* Dataset records *
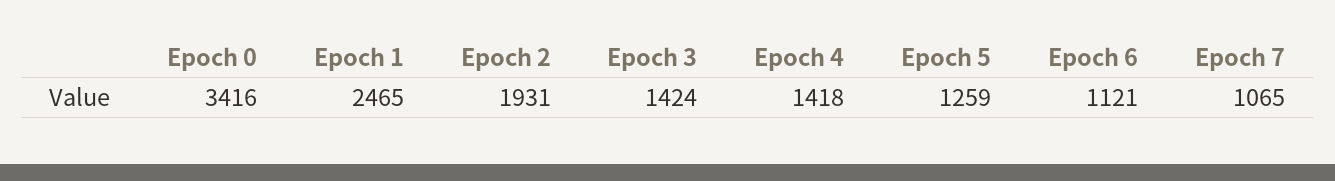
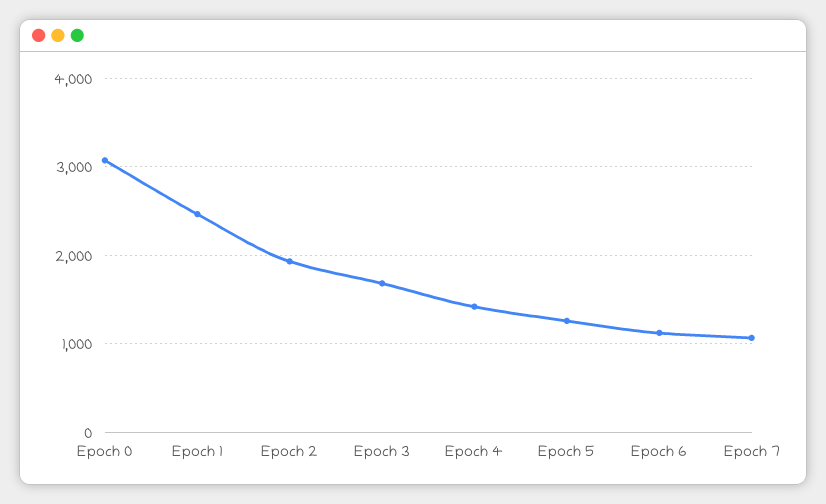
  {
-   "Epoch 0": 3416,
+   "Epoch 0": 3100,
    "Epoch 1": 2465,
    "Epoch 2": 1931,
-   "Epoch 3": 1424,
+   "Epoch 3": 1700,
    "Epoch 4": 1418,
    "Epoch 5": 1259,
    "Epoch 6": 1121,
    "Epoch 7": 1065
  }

* * *

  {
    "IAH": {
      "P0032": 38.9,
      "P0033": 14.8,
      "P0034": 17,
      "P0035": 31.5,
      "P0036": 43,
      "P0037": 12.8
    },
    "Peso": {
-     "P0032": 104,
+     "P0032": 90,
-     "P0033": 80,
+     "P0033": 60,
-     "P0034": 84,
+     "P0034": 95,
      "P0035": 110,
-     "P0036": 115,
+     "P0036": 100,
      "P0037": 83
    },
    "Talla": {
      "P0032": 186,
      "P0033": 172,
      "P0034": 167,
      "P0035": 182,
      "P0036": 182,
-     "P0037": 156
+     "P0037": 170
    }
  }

* Problem requirements *
Search the data for the string "Epoch" and copy out every line where it is found.

* Solution to this task *
-   "Epoch 0": 3416,
+   "Epoch 0": 3100,
    "Epoch 1": 2465,
    "Epoch 2": 1931,
-   "Epoch 3": 1424,
+   "Epoch 3": 1700,
    "Epoch 4": 1418,
    "Epoch 5": 1259,
    "Epoch 6": 1121,
    "Epoch 7": 1065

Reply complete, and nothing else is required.